[Dataset entries]
Content starts
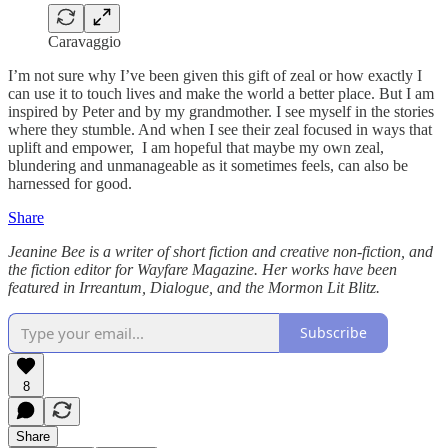
Caravaggio
I’m not sure why I’ve been given this gift of zeal or how exactly I
can use it to touch lives and make the world a better place. But I am
inspired by Peter and by my grandmother. I see myself in the stories
where they stumble. And when I see their zeal focused in ways that
uplift and empower, I am hopeful that maybe my own zeal,
blundering and unmanageable as it sometimes feels, can also be
harnessed for good.
Share
Jeanine Bee is a writer of short fiction and creative non-fiction, and
the fiction editor for Wayfare Magazine. Her works have been
featured in Irreantum, Dialogue, and the Mormon Lit Blitz.
Subscribe
8
Share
Content ends
• _Instructions for the task_: Output nothing but the records, word for word, and none of their pictures.

• _Output for this exercise_:
Caravaggio
I’m not sure why I’ve been given this gift of zeal or how exactly I
can use it to touch lives and make the world a better place. But I am
inspired by Peter and by my grandmother. I see myself in the stories
where they stumble. And when I see their zeal focused in ways that
uplift and empower, I am hopeful that maybe my own zeal,
blundering and unmanageable as it sometimes feels, can also be
harnessed for good.
Share
Jeanine Bee is a writer of short fiction and creative non-fiction, and
the fiction editor for Wayfare Magazine. Her works have been
featured in Irreantum, Dialogue, and the Mormon Lit Blitz.
Subscribe
8
Share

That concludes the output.